Demsash Addisalem Workie, Abebe Rediet, Gezimu Wubishet, Kitil Gemeda Wakgari, Tizazu Michael Amera, Lembebo Abera, Bekele Firomsa, Alemu Solomon Seyife, Jarso Mohammedamin Hajure, Dube Geleta, Wedajo Lema Fikadu, Purohit Sanju, Kalayou Mulugeta Hayelom
Debre Berhan University, Asrat Woldeyes Health Science Campus, Public Health Department, Debre Berihan, Ethiopia.
Mattu University, Health Science College, Mettu, Ethiopia.
BMC Infect Dis. 2025 May 2;25(1):647. doi: 10.1186/s12879-025-10916-4.
Pneumonia is the leading cause of child morbidity and mortality and accounts for 5.6 million under-five child deaths. Pneumonia has a significant impact on the quality of life, the country's economy, and the survival of children. Therefore, this study aimed to develop data-driven predictive model using machine learning algorithms to predict pneumonia and stratify the determinant factors among children aged 6-23 months in Ethiopia.

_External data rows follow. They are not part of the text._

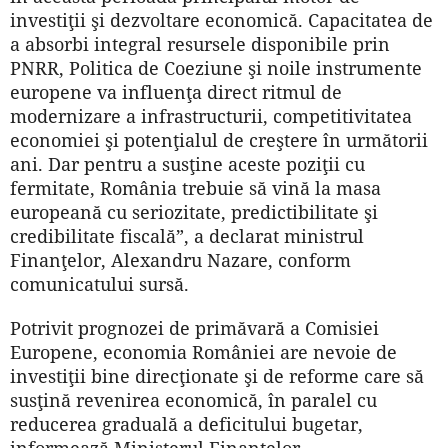
investiţii şi dezvoltare economică. Capacitatea de
a absorbi integral resursele disponibile prin
PNRR, Politica de Coeziune şi noile instrumente
europene va influenţa direct ritmul de
modernizare a infrastructurii, competitivitatea
economiei şi potenţialul de creştere în următorii
ani. Dar pentru a susţine aceste poziţii cu
fermitate, România trebuie să vină la masa
europeană cu seriozitate, predictibilitate şi
credibilitate fiscală”, a declarat ministrul
Finanţelor, Alexandru Nazare, conform
comunicatului sursă.
Potrivit prognozei de primăvară a Comisiei
Europene, economia României are nevoie de
investiţii bine direcţionate şi de reforme care să
susţină revenirea economică, în paralel cu
reducerea graduală a deficitului bugetar,
informează Ministerul Finanţelor.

A total of 2035 samples of children were used from the 2016 Ethiopian Demographic and Health Survey dataset. Jupyter Notebook from Anaconda Navigators was used for data management and analysis. Important libraries such as Pandas, Seaborn, and Numpy were imported from Python. The data was pre-processed into a training and testing dataset with a 4:1 ratio, and tenfold cross-validation was used to reduce bias and enhance the models' performance. Six machine learning algorithms were used for model building and comparison, and confusion matrix elements were used to evaluate the performance of each algorithm. Principal component analysis and heatmap function were used for correlation detection between features. Feature importance score was used to identify and stratify the most important predictors of pneumonia.

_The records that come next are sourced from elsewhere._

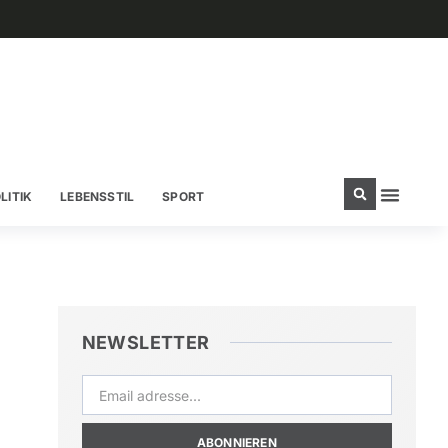
LITIK
LEBENSSTIL
SPORT
NEWSLETTER
ABONNIEREN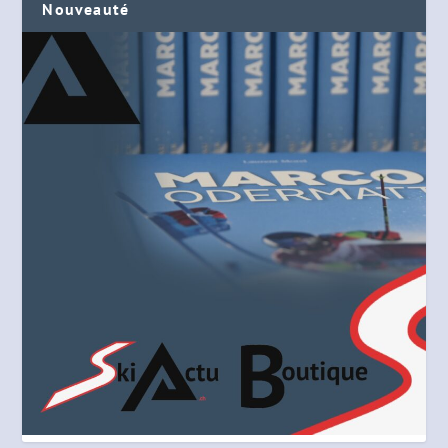
Nouveauté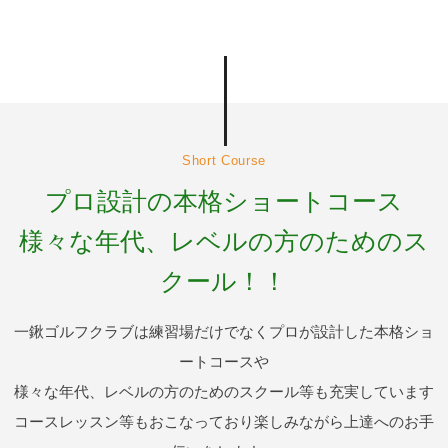
Short Course
プロ設計の本格ショートコース
様々な年代、レベルの方のためのス
クール！！
一鍬ゴルフクラブは練習場だけでなくプロが設計した本格ショ
ートコースや
様々な年代、レベルの方のためのスクール等も充実しています
コースレッスン等もおこなっており楽しみながら上達へのお手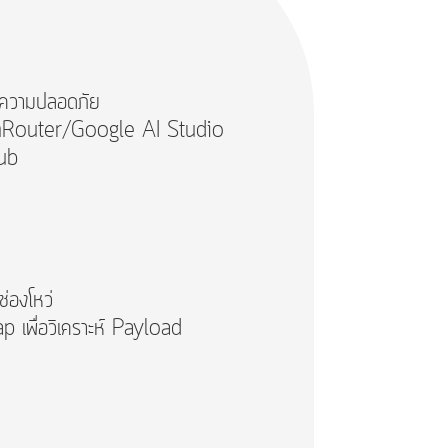
นความปลอดภัย
enRouter/Google AI Studio
Hub
่องโหว่
เพื่อวิเคราะห์ Payload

From 2035 total samples, 16.6%, 20.1%, and 24.2% of children had short rapid breath, fever, and cough respectively. The overall magnitude of pneumonia among children aged 6-23 months was 31.3% based on the 2016 EDHS report. A random forest algorithm is the relatively best performance model to predict pneumonia and stratify its determinates with 91.3% accuracy. The health facility visits, child sex, initiation of breastfeeding, birth interval, birth weight, husbands' education, women's age, and region, are the top eight important predictors of pneumonia among children with important scores of more than 5% to 20% respectively.

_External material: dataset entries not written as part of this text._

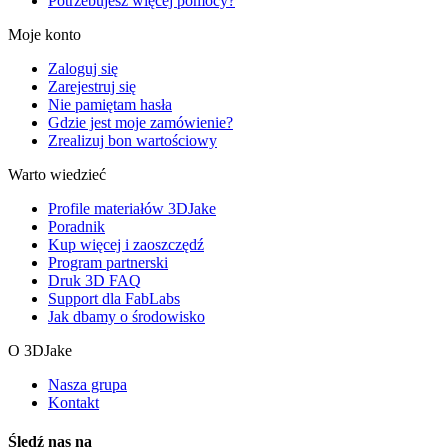
Potrzebujesz więcej pomocy?
Moje konto
Zaloguj się
Zarejestruj się
Nie pamiętam hasła
Gdzie jest moje zamówienie?
Zrealizuj bon wartościowy
Warto wiedzieć
Profile materiałów 3DJake
Poradnik
Kup więcej i zaoszczędź
Program partnerski
Druk 3D FAQ
Support dla FabLabs
Jak dbamy o środowisko
O 3DJake
Nasza grupa
Kontakt
Śledź nas na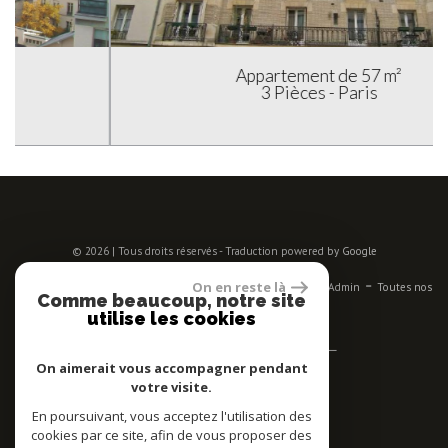
Appartement de 57 m²
3 Pièces - Paris
© 2026 | Tous droits réservés - Traduction powered by Google
-
-
-
-
-
On en reste là
Plan du site
Mentions légales
Nos honoraires
Liens
Admin
Toutes nos
Comme beaucoup, notre site
annonces
utilise les cookies
Se connecter
On aimerait vous accompagner pendant
votre visite.
Espace propriétaires
En poursuivant, vous acceptez l'utilisation des
Adhérent
cookies par ce site, afin de vous proposer des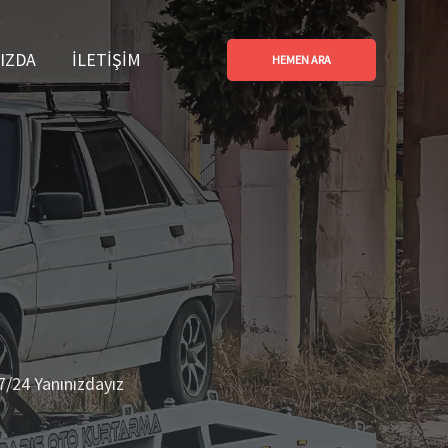
IZDA
İLETIŞIM
HEMEN ARA
 7/24 Yanınızdayız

Random forest is the best model to predict pneumonia and stratify its determinant factors. The implications of this study are profound for advanced research methodology, tailored to promote effective health interventions such as lifestyle modification and behavioral intervention, based on individuals' unique features, specifically for stakeholders to take proactive childcare interventions. The study would serve as pioneering evidence for future research, and researchers are recommended to use deep learning algorithms to enhance prediction accuracy.
肺炎是儿童发病和死亡的主要原因,占560万五岁以下儿童死亡病例。肺炎对生活质量、国家经济和儿童生存有着重大影响。因此,本研究旨在使用机器学习算法开发数据驱动的预测模型,以预测埃塞俄比亚6至23个月大儿童的肺炎情况并对决定因素进行分层。
从2016年埃塞俄比亚人口与健康调查数据集选取了总共2035个儿童样本。使用Anaconda Navigators中的Jupyter Notebook进行数据管理和分析。从Python导入了诸如Pandas、Seaborn和Numpy等重要库。数据以4:1的比例预处理为训练和测试数据集,并使用十折交叉验证来减少偏差并提高模型性能。使用六种机器学习算法进行模型构建和比较,并使用混淆矩阵元素来评估每种算法的性能。主成分分析和热图函数用于检测特征之间的相关性。特征重要性得分用于识别和分层肺炎最重要的预测因素。
在总共2035个样本中,分别有16.6%、20.1%和24.2%的儿童出现呼吸急促、发热和咳嗽症状。根据2016年埃塞俄比亚人口与健康调查(EDHS)报告,6至23个月大儿童的肺炎总体发病率为31.3%。随机森林算法是预测肺炎及其决定因素的相对最佳性能模型,准确率达91.3%。医疗机构就诊、儿童性别、母乳喂养开始情况、生育间隔、出生体重、丈夫教育程度、妇女年龄和地区,是肺炎最重要的八个预测因素,重要性得分分别超过5%至20%。
随机森林是预测肺炎及其决定因素的最佳模型。本研究对于先进研究方法具有深远意义,这些方法旨在根据个体独特特征促进有效的健康干预措施,如生活方式改变和行为干预,特别是为利益相关者采取积极的儿童保育干预措施提供依据。该研究将为未来研究提供开创性证据,建议研究人员使用深度学习算法提高预测准确性。